Continue the passage on managing data security risks, starting right after its final sentence.

[Opening Document segment section]

Even though strong authentication technologies and encrypted solutions have been around for an embarrassingly long time, ill-informed decisions on the part of websites have left users and data exposed, with adverse consequences.
On the one hand, it is hard to fault business managers making technological risk-management decisions. Technology is evolving so rapidly that it leaves professionals gasping for breath while assimilating change. Add to this a phalanx of consultants and industry analysts who don’t “eat their own dog food,” and you are left with a perfect storm of vulnerabilities that aid attackers rather than protect consumers and companies.
Is there a playbook that managers might use to understand current risks and learn how to effectively protect systems, data and users? While every system is unique, there are fundamental tenets you can apply when making risk-management decisions.
Information systems exist to receive, store and process data, so, to be useful, information must possess the following three properties:
- Confidential, where appropriate, and
Below are best practices for organizations to ensure their data meet these criteria, also referred to as ACT.

[Closing Document segment section]
[Opening Extracted data section]

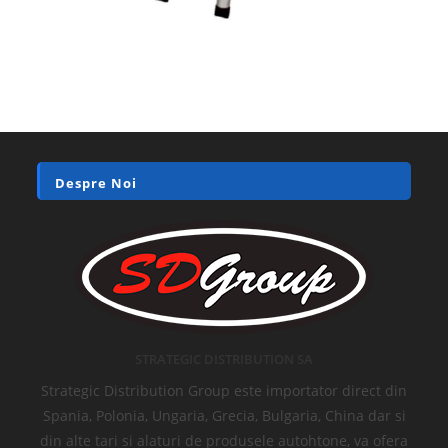
Despre Noi
STRATEGIC DISTRIBUTION SA
Strategic Distribution Group este importator direct din
Spania, Polonia, Ungaria, Grecia, Bulgaria, China dar si
din alte tari si alaturi de produsele autohtone, va ofera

[Closing Extracted data section]

- [Exercise output]
What is Authentic Data?
For a power company billing a customer, the meter reading must pertain to the specific customer, originate from an authorized meter and be accurate. This makes the information authentic. When data is accepted as being “authentic,” it establishes an initial level of trust. However, an initial level of trust does not necessarily make it trustworthy later on.
Not all devices have built-in components to guarantee data authenticity; the cost is still prohibitive for general-purpose computing. Consequently, the world has learned to use proxies to attest to the authenticity of information.
The technology used to authenticate humans to information systems is the vulnerability in such a proxy-based system. If an information system can be tricked into accepting a masquerader as the “authentic source”—which most current systems can—then assumptions that the data is authentic fall apart.
Most organizations are familiar only with user IDs and passwords as proxies for user identity authentication, created more than a half-century ago. In fact, it is estimated that more than 99 percent of systems continue to use user IDs and passwords to authenticate humans to systems. This technology remains the single largest vulnerability to systems on the internet.
In addition to authenticity, confidentiality is another critical data attribute. Data breaches destroy that confidentiality. Some of the wealthiest and best-known companies in the world have been affected by breaches, including Facebook, Yahoo and LinkedIn.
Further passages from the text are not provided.